Extracted data section start

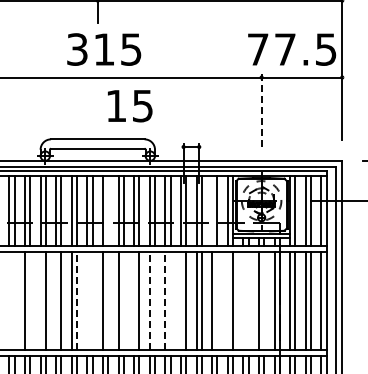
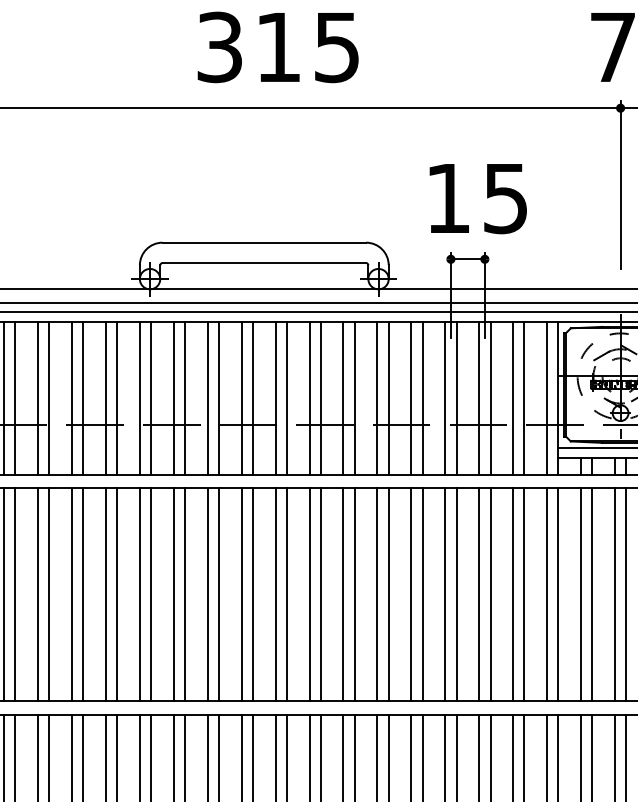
text: (130, 106) -> (478, 199), moved
line: (261, 113) -> (620, 186), dashed -> solid
line: (108, 210) -> (287, 397), added
line: (212, 210) -> (513, 397), added
line: (9, 301) -> (72, 595), added
line: (14, 301) -> (83, 595), added
line: (30, 301) -> (117, 595), added
line: (40, 301) -> (139, 595), added
line: (56, 301) -> (174, 595), added
line: (77, 301) -> (220, 595), dashed -> solid
line: (87, 301) -> (241, 595), added
line: (92, 301) -> (252, 595), added
line: (108, 301) -> (287, 595), added
line: (123, 301) -> (320, 595), added
line: (134, 301) -> (344, 595), added
line: (149, 301) -> (376, 595), dashed -> solid
line: (155, 301) -> (389, 595), added
line: (165, 301) -> (411, 595), dashed -> solid
line: (170, 301) -> (422, 595), added
line: (181, 301) -> (446, 595), added
line: (217, 301) -> (524, 595), added
line: (227, 301) -> (546, 595), added
line: (243, 301) -> (581, 595), added
line: (248, 301) -> (592, 595), added
line: (264, 301) -> (626, 595), added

Extracted data section end

What the task requires: Reproduce the data above line for line, from its first line through the line containing "line: (243, 301) -> (581, 595), added", both ends included, with the pictures omitted and nothing more.

Output of the exercise:
text: (130, 106) -> (478, 199), moved
line: (261, 113) -> (620, 186), dashed -> solid
line: (108, 210) -> (287, 397), added
line: (212, 210) -> (513, 397), added
line: (9, 301) -> (72, 595), added
line: (14, 301) -> (83, 595), added
line: (30, 301) -> (117, 595), added
line: (40, 301) -> (139, 595), added
line: (56, 301) -> (174, 595), added
line: (77, 301) -> (220, 595), dashed -> solid
line: (87, 301) -> (241, 595), added
line: (92, 301) -> (252, 595), added
line: (108, 301) -> (287, 595), added
line: (123, 301) -> (320, 595), added
line: (134, 301) -> (344, 595), added
line: (149, 301) -> (376, 595), dashed -> solid
line: (155, 301) -> (389, 595), added
line: (165, 301) -> (411, 595), dashed -> solid
line: (170, 301) -> (422, 595), added
line: (181, 301) -> (446, 595), added
line: (217, 301) -> (524, 595), added
line: (227, 301) -> (546, 595), added
line: (243, 301) -> (581, 595), added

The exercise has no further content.